◆ TEXT FOR ANALYSIS:
19. Under our Constitution, the legislature, the executive and the judiciary all have their own broad spheres of operation. Ordinarily it is not proper for any of these three organs of the State to encroach upon the domain of another, otherwise the delicate balance in the Constitution will be upset, and there will be a reaction.
20. Judges must know their limits and must not try to run the Government. They must have modesty and humility, and not behave like emperors. There is broad separation of powers under the Constitution and each organ of the State -- the legislature, the executive and the judiciary -- must have respect for the other and must not encroach into each other's domains.
21. The theory of separation of powers first propounded by the French thinker Montesquieu (in his book The Spirit of Laws) broadly holds the field in India too. In Chapter XI of his book The Spirit of Laws Montesquieu writes:
"When the legislative and executive powers are united in the same person, or in the same body of Magistrates, there can be no liberty; because apprehensions may arise, lest the same monarch or senate should enact tyrannical laws, to execute them in a tyrannical manner.

Collected data entries

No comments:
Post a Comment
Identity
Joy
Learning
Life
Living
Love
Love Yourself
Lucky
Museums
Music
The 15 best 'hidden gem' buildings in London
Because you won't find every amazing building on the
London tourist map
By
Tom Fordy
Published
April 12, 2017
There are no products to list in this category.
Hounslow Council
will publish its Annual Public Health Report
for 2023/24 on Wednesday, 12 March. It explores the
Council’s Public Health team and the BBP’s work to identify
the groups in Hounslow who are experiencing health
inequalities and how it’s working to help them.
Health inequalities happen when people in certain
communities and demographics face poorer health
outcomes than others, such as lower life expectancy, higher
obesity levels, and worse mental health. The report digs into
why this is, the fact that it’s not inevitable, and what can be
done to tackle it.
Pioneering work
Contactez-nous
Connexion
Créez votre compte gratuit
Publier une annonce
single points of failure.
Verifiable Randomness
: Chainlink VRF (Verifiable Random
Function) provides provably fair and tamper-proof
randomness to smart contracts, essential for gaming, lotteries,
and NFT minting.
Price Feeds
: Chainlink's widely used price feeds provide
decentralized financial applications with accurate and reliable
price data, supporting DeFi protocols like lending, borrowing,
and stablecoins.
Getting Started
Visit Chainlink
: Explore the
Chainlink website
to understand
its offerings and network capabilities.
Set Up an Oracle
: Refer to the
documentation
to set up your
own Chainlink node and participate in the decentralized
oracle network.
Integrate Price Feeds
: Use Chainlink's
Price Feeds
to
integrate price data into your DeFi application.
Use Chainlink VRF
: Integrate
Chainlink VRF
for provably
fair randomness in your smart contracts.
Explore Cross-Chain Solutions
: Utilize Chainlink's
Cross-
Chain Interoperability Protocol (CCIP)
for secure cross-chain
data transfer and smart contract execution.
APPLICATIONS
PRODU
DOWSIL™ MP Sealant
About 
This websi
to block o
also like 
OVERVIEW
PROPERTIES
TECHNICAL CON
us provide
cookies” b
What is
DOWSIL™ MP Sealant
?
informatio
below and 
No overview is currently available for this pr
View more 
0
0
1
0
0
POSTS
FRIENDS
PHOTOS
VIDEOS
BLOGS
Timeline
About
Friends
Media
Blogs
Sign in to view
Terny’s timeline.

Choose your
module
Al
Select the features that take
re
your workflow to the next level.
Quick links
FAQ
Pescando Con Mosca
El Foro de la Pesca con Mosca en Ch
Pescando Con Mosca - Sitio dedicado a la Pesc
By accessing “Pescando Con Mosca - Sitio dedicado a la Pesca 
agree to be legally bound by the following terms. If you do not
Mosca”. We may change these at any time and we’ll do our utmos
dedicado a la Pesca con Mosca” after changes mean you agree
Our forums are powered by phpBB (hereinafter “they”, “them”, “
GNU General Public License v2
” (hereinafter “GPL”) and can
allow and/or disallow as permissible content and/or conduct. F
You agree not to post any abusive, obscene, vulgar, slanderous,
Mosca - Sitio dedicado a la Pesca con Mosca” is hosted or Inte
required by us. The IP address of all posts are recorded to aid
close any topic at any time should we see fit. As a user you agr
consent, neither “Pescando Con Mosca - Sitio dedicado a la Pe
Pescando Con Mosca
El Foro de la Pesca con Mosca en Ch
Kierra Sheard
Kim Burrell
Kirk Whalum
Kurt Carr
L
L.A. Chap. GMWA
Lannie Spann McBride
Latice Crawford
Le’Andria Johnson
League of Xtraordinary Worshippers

◆ TASK A: Name the organs of the State identified in the passage on separation of powers.
◆ TASK B: According to the passage on separation of powers, which thinker first propounded that theory, and in what book?

◆ REPLY A: The legislature, the executive and the judiciary.

◆ REPLY B: The French thinker Montesquieu first propounded it, in his book The Spirit of Laws.